Days of Awe
Depending on which calendar(s) you may use, whether print or digital, perhaps you’ve noticed a day coming up next Monday, September 10th called Rosh Hashanah. (I use a combination of Apple and Google Calendar, by the way, which I don’t know how I would survive without!) It’s kind of like one of those days like ‘Canadian Flag Day’ that occasionally pops up that we tend to ignore. Rosh Hashanah is Hebrew for “head of” or “beginning of the year,” and is an annual Jewish holiday that usually occurs sometime around the beginning of September. Although the origins of this particular date are debated, its roots seem to be traced back as far as the Babylonian Exile in the 6th century B.C.E. Rosh Hashanah is a day of celebration that inaugurates the start of the Jewish New Year.
Again, assuming you have a calendar that reflects these dates, you’ll also notice another day 9 days following on September 19th called Yom Kipper,Hebrew for “Day of Atonement,” which is considered to be the most sacred day of the year in the Jewish tradition. Although Rash Hashanah is not mentioned, nor specifically commanded in the Scriptures, we are given extensive details concerning Yom Kipper in Leviticus 16.
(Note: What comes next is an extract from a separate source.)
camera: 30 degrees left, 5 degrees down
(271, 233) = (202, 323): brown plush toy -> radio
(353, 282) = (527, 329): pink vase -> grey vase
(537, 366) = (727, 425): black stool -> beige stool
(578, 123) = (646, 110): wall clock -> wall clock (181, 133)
One more detail, and then I’ll explain where all this is going. You probably won’t see this on your calendar, but Rosh Hashanah also inaugurates a 10-day period known as Yamim Noraim, which in the Hebrew means “Days of Awe,”concluding with Yom Kipper. Not only was/is this period of time essential for the preparation for the most sacred day of the year (Yom Kipper), it has also traditionally been a time to celebrate God’s creation, and is often viewed as the anniversary of when God created all things as described in Genesis 1.
In general, Yamim Noraim (the Days of Awe) was and has since been a day of reflection on God’s creative power and authority, and the hope His people have been given in new beginnings, which is at the very heart of the Gospel that lies at the essence of our existence as a church.